- Hamilton Location within Clinton County, Indiana
- Coordinates: 40°20′41″N 86°37′05″W﻿ / ﻿40.34472°N 86.61806°W
- Country: United States
- State: Indiana
- County: Clinton
- Township: Madison
- Founded: 1839
- Named after: Alexander Hamilton
- Elevation: 807 ft (246 m)
- ZIP code: 46058
- FIPS code: 18-30582
- GNIS feature ID: 435637

= Hamilton, Clinton County, Indiana =

Hamilton is an unincorporated community in Madison Township, Clinton County, Indiana. The town is named for Alexander Hamilton.

==History==
The western portion of the land on which Hamilton stands was settled by Jacob Stetler in late 1829 or 1830, and the eastern part by John Gallinger in 1831, the two being separated by what is now Hamilton Road (near its intersection with what would become State Road 38). According to a 1913 history of Clinton County, "tradition has it that these two men met under the shade of a tree, near where the two highways cross, on a Sunday and agreed to join in layout out the town plat, which agreement was thereafter carried to execution..." The plat, surveyed March 21, 1839 and recorded April 19, 1839, included 36 lots each on the east and west sides of the road; additional lots were added June 30, 1842.
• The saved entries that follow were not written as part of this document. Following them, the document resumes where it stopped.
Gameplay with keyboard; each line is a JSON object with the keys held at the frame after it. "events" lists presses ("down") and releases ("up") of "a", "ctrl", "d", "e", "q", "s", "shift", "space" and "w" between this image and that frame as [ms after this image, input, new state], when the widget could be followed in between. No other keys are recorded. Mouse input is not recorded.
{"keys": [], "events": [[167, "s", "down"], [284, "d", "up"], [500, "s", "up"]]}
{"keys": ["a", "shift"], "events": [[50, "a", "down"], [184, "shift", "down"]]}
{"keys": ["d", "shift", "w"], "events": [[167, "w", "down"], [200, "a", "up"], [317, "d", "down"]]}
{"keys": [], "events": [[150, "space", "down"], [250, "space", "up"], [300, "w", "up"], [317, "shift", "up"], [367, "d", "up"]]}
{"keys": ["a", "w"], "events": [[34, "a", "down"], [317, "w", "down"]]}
The first house in Hamilton was built by John Jamison, a saddler, who also ran a small shop. Later stores were operated by Waldron Drew, Mr. Frankenfield, and many others. Harvey Blacklidge operated the first blacksmith shop and was succeeded by Samuel Hammel who occupied the position of village blacksmith for many years. One of the most prominent people in Mulberry's early history was the village physician Dr. John Connor, "a very large, fleshy man, weighing perhaps three hundred pounds, though not tall. Seated on his two-wheeled cart and drawn by a fine sorrel horse, he was a familiar figure to all of the people living within several miles of the village." Other prominent early citizens included cobbler Alfred Cornelison, who being disabled and unable to walk drove a dog team, James McDavis, Joseph Miller, Hamilton Yundt, Joseph Rex, Jonas Hammel, Jesse Sweet, Joseph Kauffman and William Sense.

Hamilton reached a population of more than a hundred and was an active business center for the community, but it was eclipsed by nearby Mulberry which had the only railroad station in the township, and gradually dwindled during the late 19th and early 20th centuries. It now consists of about a dozen homes.